Michael Adams wrote:

NOTE: Microsoft defied this and used those character spaces for their
"smart quotes" and other characters in the WINDOWS-1252 encoding which
does not have a lot of approval as an international standard except
by IANA (the Internet Assigned Numbers Authority) for web use.

Quite seriously, what else could they do at the time?

They were attempting to compete against Apple who had their own proprietary character sets which included the curly quotation marks, dashes, and various other non-ISO characters.

And hardly anyone has ever used the official 8-bit control characters.

I suppose they could have just followed the DOS route of letting every word processor and every desktop publishing program have its own way of producing characters which are essential to typographically correct publishing, continuing the mess established under DOS.

Defying the standards on this point was one of the best things they did in my opinion.

NOTE: Interestingly most of the pages on the web which claim to be
ISO-8859-1 are not accurate because they contain the WINDOWS-1252 smart
quotes or other WINDOWS-1252 characters. Most browsers allow this and
read ISO-8859-1 pages as WINDOWS-1252 anyway because the ISO-8859-1
control codes are illegal for use in a web page anyway.

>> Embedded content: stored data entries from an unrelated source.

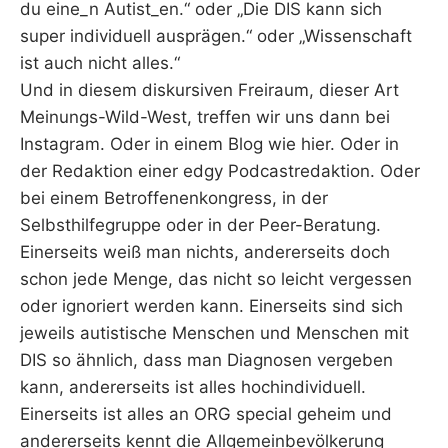
du eine_n Autist_en.“ oder „Die DIS kann sich
super individuell ausprägen.“ oder „Wissenschaft
ist auch nicht alles.“
Und in diesem diskursiven Freiraum, dieser Art
Meinungs-Wild-West, treffen wir uns dann bei
Instagram. Oder in einem Blog wie hier. Oder in
der Redaktion einer edgy Podcastredaktion. Oder
bei einem Betroffenenkongress, in der
Selbsthilfegruppe oder in der Peer-Beratung.
Einerseits weiß man nichts, andererseits doch
schon jede Menge, das nicht so leicht vergessen
oder ignoriert werden kann. Einerseits sind sich
jeweils autistische Menschen und Menschen mit
DIS so ähnlich, dass man Diagnosen vergeben
kann, andererseits ist alles hochindividuell.
Einerseits ist alles an ORG special geheim und
andererseits kennt die Allgemeinbevölkerung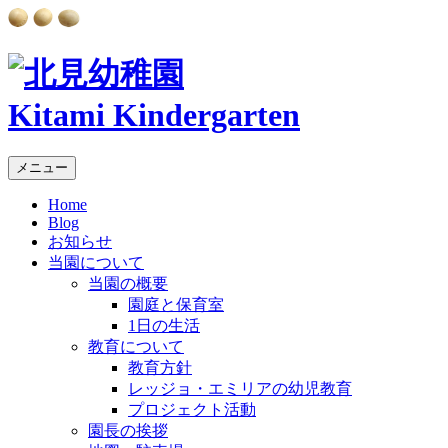
Kitami Kindergarten
メニュー
Home
Blog
お知らせ
当園について
当園の概要
園庭と保育室
1日の生活
教育について
教育方針
レッジョ・エミリアの幼児教育
プロジェクト活動
園長の挨拶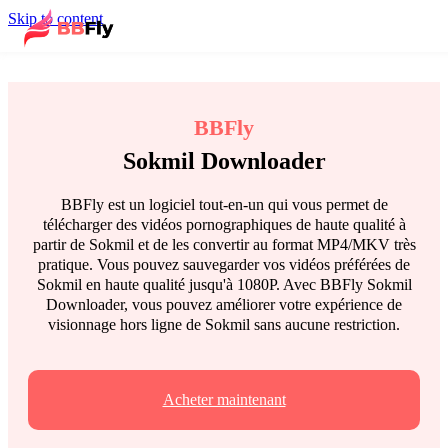
Skip to content
BBFly
Sokmil Downloader
BBFly est un logiciel tout-en-un qui vous permet de
télécharger des vidéos pornographiques de haute qualité à
partir de Sokmil et de les convertir au format MP4/MKV très
pratique. Vous pouvez sauvegarder vos vidéos préférées de
Sokmil en haute qualité jusqu'à 1080P. Avec BBFly Sokmil
Downloader, vous pouvez améliorer votre expérience de
visionnage hors ligne de Sokmil sans aucune restriction.
Acheter maintenant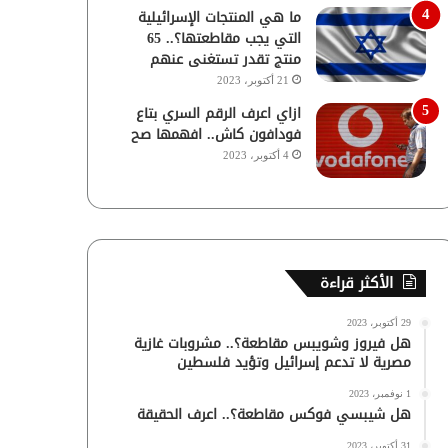
ما هي المنتجات الإسرائيلية
التي يجب مقاطعتها؟.. 65
منتج تقدر تستغنى عنهم
21 أكتوبر، 2023
ازاي اعرف الرقم السري بتاع
فودافون كاش.. افهمها صح
4 أكتوبر، 2023
الأكثر قراءة
29 أكتوبر، 2023
هل فيروز وشويبس مقاطعة؟.. مشروبات غازية
مصرية لا تدعم إسرائيل وتؤيد فلسطين
1 نوفمبر، 2023
هل شيبسي فوكس مقاطعة؟.. اعرف الحقيقة
31 أكتوبر، 2023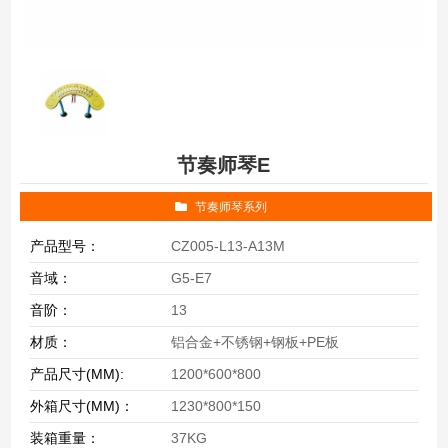
节奏师琴E
节奏师琴系列
产品型号：
CZ005-L13-A13M
音域：
G5-E7
音阶：
13
材质：
铝合金+不锈钢+钢板+PE板
产品尺寸(MM):
1200*600*800
外箱尺寸(MM)：
1230*800*150
装箱重量：
37KG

You can, of course, declare that your webpage is coded as Windows-1252 or another Windows encoding. That’s really what should be done. I’ve never read a discussion that indicates why it wasn’t done more, save the explanation of ignorance on the part of the page creators.

With the advent of the Euro, in ISO-8859-15 the Euro sign was introduced
as well as incorporating Microsofts "smart quotes" into the code (though
some moved into legitimate character locations). In theory this code
supercedes and combines both WINDOWS-1252 and ISO-8859-1, but ISO-8859-1
is still legal. I am not even sure if ISO-8859-1 is officially
deprecated (to be phased out over time).

I think it was barely used by anyone.

UTF-8 gets around the above issue by using 1 byte for most letters, and
a special control character byte which says the next 1 to 3 bytes are
an extended character for rarer characters. This takes up a lot less
memory, disk space and bandwidth than UTF-16 and UTF-32 in normal use.

True for Latin-alphabet coding. Not true for normal use if you writing Chinese, or even Greek or Cyrillic.

A UTF-8
document starts with a special character called a Byte Order Mark(BOM)
which i will do no more than mention as it would take this to far OT
(plus i don't understand it completely).

BOM should not be used in UTF-8. It is required for some UTF-16 and UTF-32 formats.